If you have heart disease, or you’ve undergone heart surgery, it’s important to factor in some form of exercise into your daily routine, helping to keep your condition under control. The more physical activity you do, the better, especially when it comes to strengthening your heart muscle, helping you to manage your blood pressure and cholesterol levels. Here are a few exercises that you can do, as well as the benefits of regular exercise.
There are so many benefits that come with doing regular exercise, especially for those who have heart problems. Not only can exercise make your heart muscle stronger, it can reduce chest pains and other symptoms too. If you have diabetes, regular exercise can help you stay in control of your blood sugar levels. You can also lose weight from working out, making you feel better. Exercise will also keep your bones strong, enabling you to be more active and independent.
Types of Exercises
You may be surprised at just how many activities you can do, even if you have a heart problem. If you like aerobic activities like swimming, biking, walking, or light jogging, it’s always best to start off slow, rather than rushing to the deep end. Before you begin an activity, you should do 5 minutes of moving around or stretching which will warm your muscles and get your heart going. If you feel tired, it’s advised to take rest periods.
Know Your Limits
If you are finding exercise a struggle, or it’s putting too much strain on your heart, it’s best that you stop immediately. There are several symptoms to look out for, such as chest pain, shortness of breath, nausea, an irregular heartbeat, and dizziness. It’s important that you don’t ignore these warning signs, as you could be at risk of causing serious damage to your health. Make sure to drink plenty of water throughout your work out, and if things get too much, give yourself a rest until you feel better. No matter what types of symptoms you have, make sure to write them down and what time of the day they occur which you can pass over to your doctor.
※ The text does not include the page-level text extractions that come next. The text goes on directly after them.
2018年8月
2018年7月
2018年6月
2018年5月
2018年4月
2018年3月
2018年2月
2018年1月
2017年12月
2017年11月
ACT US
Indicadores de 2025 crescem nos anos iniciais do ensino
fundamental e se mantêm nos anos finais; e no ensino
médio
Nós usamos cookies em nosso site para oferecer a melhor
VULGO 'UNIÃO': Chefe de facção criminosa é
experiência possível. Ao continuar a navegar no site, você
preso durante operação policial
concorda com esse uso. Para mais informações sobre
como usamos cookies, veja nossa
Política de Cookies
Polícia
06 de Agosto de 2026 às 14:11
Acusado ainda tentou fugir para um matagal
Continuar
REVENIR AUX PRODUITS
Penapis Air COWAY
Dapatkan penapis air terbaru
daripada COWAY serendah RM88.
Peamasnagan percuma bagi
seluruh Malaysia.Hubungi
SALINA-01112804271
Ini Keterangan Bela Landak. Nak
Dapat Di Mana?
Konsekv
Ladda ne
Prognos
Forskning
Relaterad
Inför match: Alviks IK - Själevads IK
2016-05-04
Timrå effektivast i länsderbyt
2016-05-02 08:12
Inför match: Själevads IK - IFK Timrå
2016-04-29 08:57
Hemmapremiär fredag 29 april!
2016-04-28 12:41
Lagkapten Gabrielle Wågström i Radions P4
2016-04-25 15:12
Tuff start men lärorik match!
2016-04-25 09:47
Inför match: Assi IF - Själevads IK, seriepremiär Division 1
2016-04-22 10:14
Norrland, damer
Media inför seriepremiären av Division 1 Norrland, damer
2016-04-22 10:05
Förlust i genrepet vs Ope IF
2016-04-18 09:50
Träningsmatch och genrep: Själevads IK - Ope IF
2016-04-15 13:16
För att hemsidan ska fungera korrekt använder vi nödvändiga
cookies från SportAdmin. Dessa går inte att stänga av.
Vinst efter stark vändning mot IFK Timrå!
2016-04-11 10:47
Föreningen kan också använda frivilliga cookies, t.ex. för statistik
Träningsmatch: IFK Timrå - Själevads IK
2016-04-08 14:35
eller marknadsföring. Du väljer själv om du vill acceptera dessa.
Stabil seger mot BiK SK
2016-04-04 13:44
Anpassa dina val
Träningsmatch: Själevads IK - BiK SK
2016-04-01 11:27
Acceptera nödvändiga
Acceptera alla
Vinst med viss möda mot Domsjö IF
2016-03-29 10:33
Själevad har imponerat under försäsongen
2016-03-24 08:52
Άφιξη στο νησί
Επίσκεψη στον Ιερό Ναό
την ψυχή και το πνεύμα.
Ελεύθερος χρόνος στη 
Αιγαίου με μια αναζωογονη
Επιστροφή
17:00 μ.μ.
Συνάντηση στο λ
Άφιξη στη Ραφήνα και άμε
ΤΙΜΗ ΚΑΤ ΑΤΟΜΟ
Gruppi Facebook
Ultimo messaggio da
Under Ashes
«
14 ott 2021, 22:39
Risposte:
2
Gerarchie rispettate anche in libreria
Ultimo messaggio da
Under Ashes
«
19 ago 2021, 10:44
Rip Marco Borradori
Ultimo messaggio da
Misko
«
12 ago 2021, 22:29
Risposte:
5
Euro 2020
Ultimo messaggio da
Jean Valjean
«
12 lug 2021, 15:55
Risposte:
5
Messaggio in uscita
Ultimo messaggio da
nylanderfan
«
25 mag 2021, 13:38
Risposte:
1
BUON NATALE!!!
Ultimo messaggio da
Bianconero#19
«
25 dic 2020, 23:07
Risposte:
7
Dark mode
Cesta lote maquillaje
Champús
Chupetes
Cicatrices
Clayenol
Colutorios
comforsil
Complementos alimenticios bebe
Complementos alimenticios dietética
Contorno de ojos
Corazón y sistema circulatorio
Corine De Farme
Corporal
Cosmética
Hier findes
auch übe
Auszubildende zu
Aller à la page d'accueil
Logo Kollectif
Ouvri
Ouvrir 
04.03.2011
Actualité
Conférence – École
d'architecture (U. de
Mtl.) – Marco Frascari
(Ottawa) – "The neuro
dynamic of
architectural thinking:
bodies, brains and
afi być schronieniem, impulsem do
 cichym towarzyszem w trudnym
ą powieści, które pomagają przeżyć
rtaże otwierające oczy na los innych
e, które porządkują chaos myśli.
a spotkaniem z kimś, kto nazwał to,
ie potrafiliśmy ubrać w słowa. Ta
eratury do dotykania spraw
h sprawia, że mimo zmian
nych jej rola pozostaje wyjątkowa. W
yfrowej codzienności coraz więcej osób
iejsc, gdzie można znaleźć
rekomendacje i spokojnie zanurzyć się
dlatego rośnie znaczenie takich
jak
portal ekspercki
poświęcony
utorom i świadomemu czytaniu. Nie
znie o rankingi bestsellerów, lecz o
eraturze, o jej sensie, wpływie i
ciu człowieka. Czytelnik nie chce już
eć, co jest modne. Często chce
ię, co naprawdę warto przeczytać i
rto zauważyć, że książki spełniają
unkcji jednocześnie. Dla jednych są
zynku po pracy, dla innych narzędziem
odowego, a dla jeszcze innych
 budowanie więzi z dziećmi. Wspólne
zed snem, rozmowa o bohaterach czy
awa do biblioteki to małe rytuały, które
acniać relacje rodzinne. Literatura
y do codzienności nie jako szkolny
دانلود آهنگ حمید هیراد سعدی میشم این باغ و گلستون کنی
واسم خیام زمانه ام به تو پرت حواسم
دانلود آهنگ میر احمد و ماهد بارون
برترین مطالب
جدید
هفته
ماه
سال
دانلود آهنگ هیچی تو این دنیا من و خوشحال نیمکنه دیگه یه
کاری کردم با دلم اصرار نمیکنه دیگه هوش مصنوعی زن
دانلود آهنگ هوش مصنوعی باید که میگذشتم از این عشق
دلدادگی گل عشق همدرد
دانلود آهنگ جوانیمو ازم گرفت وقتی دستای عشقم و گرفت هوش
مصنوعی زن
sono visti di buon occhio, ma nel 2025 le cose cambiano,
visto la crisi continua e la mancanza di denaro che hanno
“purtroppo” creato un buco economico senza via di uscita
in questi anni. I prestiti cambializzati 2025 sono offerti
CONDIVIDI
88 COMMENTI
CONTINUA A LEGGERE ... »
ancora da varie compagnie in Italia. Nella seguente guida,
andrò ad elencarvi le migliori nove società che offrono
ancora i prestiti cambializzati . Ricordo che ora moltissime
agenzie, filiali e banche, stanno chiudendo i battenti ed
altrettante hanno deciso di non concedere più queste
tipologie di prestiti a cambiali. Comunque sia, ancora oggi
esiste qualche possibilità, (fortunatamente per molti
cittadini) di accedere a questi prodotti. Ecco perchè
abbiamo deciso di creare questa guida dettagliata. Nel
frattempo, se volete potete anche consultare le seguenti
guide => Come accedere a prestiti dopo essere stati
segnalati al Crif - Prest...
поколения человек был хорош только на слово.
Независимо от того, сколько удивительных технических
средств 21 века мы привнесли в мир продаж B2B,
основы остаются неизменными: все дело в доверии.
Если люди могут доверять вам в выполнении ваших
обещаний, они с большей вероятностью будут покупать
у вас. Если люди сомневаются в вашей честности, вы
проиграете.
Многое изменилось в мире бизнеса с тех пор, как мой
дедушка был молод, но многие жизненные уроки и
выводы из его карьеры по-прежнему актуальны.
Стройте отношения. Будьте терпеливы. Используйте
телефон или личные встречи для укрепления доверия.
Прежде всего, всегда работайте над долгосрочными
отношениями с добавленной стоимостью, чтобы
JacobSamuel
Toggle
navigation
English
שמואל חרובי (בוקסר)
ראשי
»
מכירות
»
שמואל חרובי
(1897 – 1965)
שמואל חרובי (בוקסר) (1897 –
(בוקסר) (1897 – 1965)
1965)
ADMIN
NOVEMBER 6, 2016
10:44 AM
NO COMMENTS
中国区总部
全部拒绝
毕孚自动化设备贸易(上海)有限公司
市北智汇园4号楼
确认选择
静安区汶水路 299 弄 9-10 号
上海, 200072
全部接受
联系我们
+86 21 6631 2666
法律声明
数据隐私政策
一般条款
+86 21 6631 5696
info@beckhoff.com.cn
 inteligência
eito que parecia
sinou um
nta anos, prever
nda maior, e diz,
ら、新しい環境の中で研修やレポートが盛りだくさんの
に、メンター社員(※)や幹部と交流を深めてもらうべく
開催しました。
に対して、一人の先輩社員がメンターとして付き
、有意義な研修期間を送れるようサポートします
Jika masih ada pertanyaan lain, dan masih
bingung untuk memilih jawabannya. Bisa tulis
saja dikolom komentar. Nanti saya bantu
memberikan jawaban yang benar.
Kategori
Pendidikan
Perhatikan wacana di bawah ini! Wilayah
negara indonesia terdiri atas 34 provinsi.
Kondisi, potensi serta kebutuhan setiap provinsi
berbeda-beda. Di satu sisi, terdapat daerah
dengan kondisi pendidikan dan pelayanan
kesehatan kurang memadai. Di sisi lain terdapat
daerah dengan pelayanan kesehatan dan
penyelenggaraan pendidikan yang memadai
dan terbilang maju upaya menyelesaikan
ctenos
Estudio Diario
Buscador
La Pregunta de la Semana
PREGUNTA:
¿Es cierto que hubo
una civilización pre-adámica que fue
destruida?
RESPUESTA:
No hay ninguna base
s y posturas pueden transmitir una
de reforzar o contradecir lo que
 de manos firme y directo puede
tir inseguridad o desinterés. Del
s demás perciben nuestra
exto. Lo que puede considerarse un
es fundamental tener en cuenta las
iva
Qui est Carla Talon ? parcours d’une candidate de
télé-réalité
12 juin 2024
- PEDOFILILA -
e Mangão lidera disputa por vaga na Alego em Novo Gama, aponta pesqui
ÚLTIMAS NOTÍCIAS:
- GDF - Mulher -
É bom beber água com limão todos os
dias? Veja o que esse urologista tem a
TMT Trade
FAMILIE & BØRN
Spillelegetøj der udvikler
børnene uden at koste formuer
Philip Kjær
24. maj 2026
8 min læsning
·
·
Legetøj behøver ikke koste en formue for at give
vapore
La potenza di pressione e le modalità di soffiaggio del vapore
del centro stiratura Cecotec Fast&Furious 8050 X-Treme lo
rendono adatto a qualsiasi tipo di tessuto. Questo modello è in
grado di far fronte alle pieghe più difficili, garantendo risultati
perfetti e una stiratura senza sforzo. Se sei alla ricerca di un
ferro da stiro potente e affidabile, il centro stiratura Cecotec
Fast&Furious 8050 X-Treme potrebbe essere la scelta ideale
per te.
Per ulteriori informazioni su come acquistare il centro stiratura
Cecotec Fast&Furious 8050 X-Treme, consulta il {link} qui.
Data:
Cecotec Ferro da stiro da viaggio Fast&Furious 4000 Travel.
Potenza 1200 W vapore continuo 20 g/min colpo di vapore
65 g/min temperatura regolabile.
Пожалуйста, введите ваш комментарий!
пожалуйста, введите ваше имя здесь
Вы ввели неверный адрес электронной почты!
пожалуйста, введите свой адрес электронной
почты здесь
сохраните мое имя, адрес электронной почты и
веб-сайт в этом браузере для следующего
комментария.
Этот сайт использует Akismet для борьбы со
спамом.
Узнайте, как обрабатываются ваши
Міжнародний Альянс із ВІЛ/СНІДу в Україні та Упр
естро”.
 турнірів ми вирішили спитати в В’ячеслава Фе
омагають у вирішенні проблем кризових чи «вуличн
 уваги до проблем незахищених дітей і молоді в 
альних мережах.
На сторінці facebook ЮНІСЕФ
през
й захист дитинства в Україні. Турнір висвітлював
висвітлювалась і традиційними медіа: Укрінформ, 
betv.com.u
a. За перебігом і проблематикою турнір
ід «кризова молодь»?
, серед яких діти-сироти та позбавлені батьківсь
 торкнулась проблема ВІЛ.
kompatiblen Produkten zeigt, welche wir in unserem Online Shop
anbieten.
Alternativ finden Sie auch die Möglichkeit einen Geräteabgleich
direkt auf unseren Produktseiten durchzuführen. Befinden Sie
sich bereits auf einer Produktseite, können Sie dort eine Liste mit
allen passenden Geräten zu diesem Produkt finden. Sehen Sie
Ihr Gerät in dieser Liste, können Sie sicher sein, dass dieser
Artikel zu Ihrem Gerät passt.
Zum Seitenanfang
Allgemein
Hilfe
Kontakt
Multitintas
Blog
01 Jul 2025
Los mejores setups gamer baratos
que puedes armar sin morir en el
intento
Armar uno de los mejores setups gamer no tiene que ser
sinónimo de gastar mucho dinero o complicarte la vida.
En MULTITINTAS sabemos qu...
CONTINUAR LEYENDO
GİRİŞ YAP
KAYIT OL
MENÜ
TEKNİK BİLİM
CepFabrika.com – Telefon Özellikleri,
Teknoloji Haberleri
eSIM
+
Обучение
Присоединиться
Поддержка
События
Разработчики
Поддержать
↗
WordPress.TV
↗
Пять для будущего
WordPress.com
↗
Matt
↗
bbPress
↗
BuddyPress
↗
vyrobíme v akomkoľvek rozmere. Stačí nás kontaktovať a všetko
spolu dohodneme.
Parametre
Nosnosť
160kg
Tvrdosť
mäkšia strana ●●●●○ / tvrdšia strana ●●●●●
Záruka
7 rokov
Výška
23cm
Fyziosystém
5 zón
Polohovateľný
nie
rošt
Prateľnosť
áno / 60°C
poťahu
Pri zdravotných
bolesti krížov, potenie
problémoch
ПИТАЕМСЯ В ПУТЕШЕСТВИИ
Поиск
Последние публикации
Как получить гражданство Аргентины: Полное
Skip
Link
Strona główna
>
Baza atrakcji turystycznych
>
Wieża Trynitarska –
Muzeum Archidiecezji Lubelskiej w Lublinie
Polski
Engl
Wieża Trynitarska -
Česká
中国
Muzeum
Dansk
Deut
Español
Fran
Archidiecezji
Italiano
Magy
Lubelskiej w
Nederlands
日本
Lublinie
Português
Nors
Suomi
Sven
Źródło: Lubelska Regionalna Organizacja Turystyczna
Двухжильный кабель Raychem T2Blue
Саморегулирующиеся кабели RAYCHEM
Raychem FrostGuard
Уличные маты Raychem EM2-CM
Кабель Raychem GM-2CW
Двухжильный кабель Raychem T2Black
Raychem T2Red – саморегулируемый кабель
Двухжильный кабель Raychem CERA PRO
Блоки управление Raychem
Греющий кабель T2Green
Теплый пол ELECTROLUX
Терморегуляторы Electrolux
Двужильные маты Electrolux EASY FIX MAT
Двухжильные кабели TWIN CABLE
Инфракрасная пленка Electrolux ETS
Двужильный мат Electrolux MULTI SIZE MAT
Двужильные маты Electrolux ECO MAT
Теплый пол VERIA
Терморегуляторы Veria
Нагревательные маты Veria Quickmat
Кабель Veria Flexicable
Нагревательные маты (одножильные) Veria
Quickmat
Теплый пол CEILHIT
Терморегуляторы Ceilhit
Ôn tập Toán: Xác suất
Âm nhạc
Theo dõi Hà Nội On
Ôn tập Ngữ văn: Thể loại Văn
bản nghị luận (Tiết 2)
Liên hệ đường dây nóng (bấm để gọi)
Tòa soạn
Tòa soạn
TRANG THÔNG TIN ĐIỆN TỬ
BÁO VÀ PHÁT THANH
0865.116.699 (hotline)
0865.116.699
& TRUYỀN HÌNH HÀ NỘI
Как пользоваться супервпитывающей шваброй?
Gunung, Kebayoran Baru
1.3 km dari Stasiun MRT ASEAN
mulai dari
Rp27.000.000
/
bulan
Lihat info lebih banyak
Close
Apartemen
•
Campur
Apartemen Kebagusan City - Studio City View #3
Scheduling an appointment with your doctor before you begin exercising is the best way to go. Seeking medical advice can put your mind at ease and give you more information on what types of activities and exercises are right for you. Your doctor will be able to keep track of your heart problem and give advice on whether you should continue with your exercise. If you’re ever in doubt, it’s always advised to see a professional. You must remember that doctors are there to help you, so if you have a heart problem, it’s important that you keep in regular contact.
Once you’ve been given the go ahead, there are also several safety precautions that you can take at home. If you plan to do exercises in the home, having a medical alert system in place will mean that you can get medical help in an instant, at a push of a button. Here is a list of the top rated medical alert systems, with discounts for AARP members.
Before you begin any exercise, it’s always best to consult with your doctor first, as they will give you the green light on what types of activities are suitable for you to do. When working out, make sure to pace yourself, avoid exercising outdoors in harsh temperatures, and stay hydrated throughout. Regular exercise can be a great way to strengthen your heart muscle, helping you to stay in control.